The answer is it depends on who you ask. The prosecution will produce a certification from the Department of Criminal Investigation (DCI) laboratory that professes a “margin of error” for the datamaster as being “.004 or plus or minus 5%, whichever is greater.” Thus, it would appear at first blush that the datamaster is extremely accurate. On closer examination, this “margin of error” would be better described as the “margin of illusion.”
The DCI lab created this margin of error formula without a working definition of margin of error. It essentially is a measure of how precise the datamaster can measure in a laboratory setting with strict controls using a simulator device instead of human breath.

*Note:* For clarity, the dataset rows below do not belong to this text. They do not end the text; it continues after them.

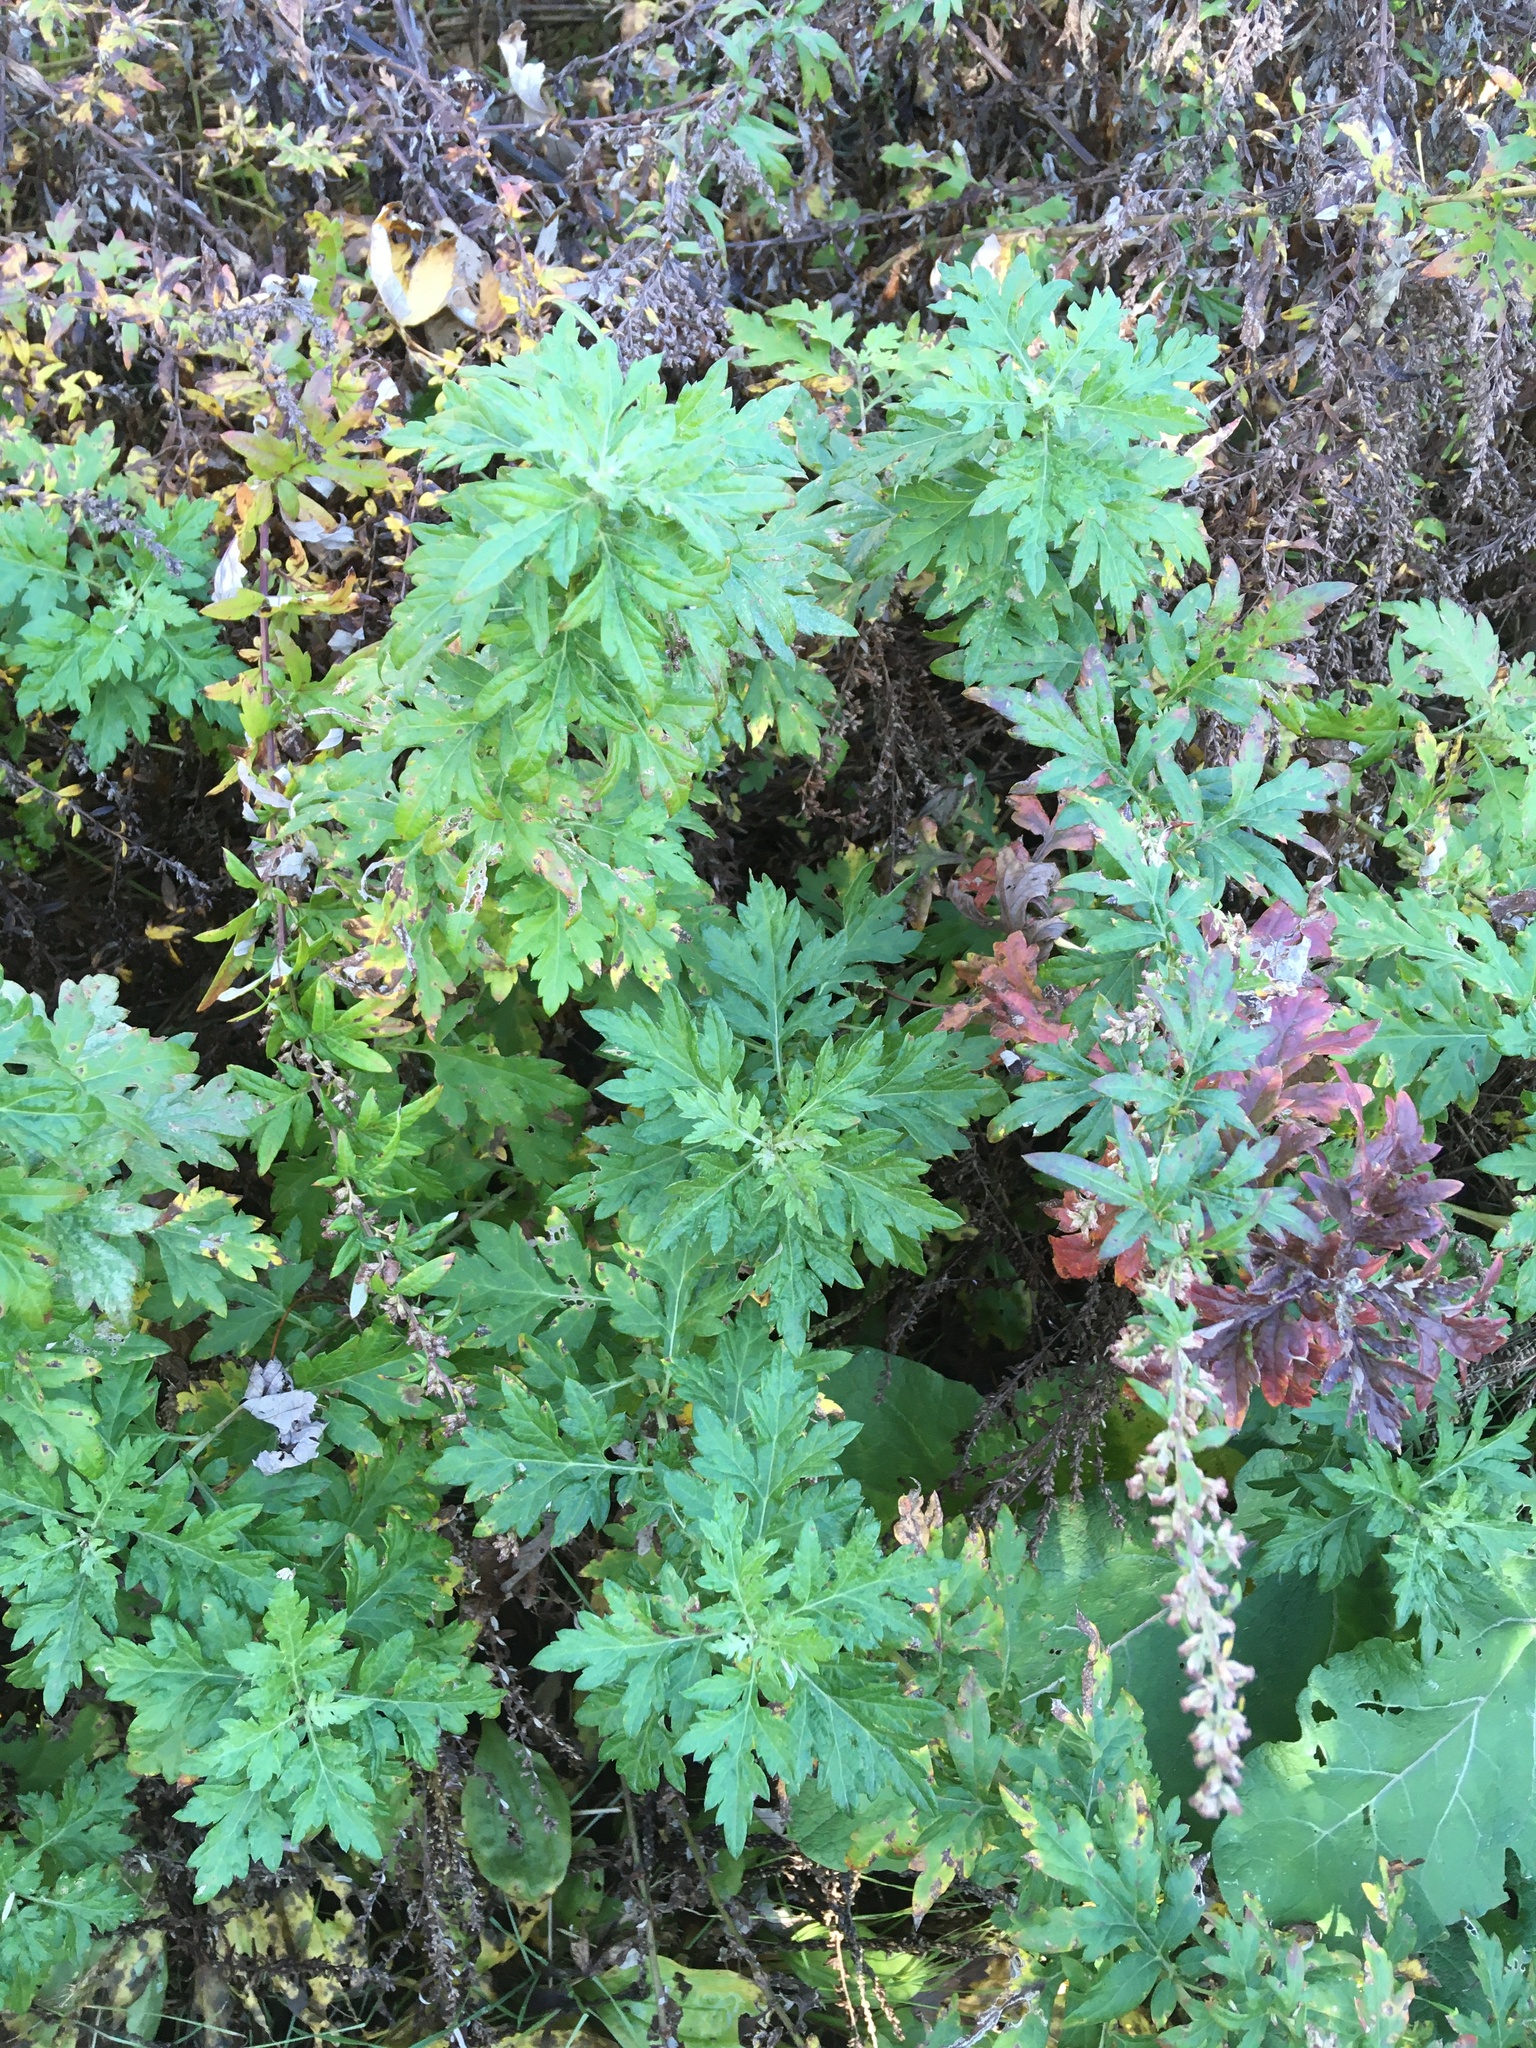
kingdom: Plantae
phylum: Tracheophyta
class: Magnoliopsida
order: Asterales
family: Asteraceae
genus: Artemisia
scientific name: Artemisia vulgaris
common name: Mugwort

In the scenario where you are sitting in the Iowa City police station being tested, the datamaster is of course not concerned with accuracy of simulators, it matters instead as to how accurate it is in measuring alcohol in human breath. The National Safety Council, for examples, states that when testing for human breath alcohol content, two tests should be taken from the same subject within two to ten minutes of each other. In that test scenario, the breath test should result should be within .02 of each other and the lesser result should be used. Thus that .087 breath test result could easily render a .067 result two minutes later if a duplicate test was administered.
Indeed, if the DCI lab was involved in a study in which human breath and blood where drawn contemporaneously from the same subjects. In many instances the breath registered at least .01 greater than the blood.
So, whats the margin or error for the datamaster when testing for human breath? The one thing that is certain is that it is NOT “.004 or plus or minus 5%, whichever is greater.”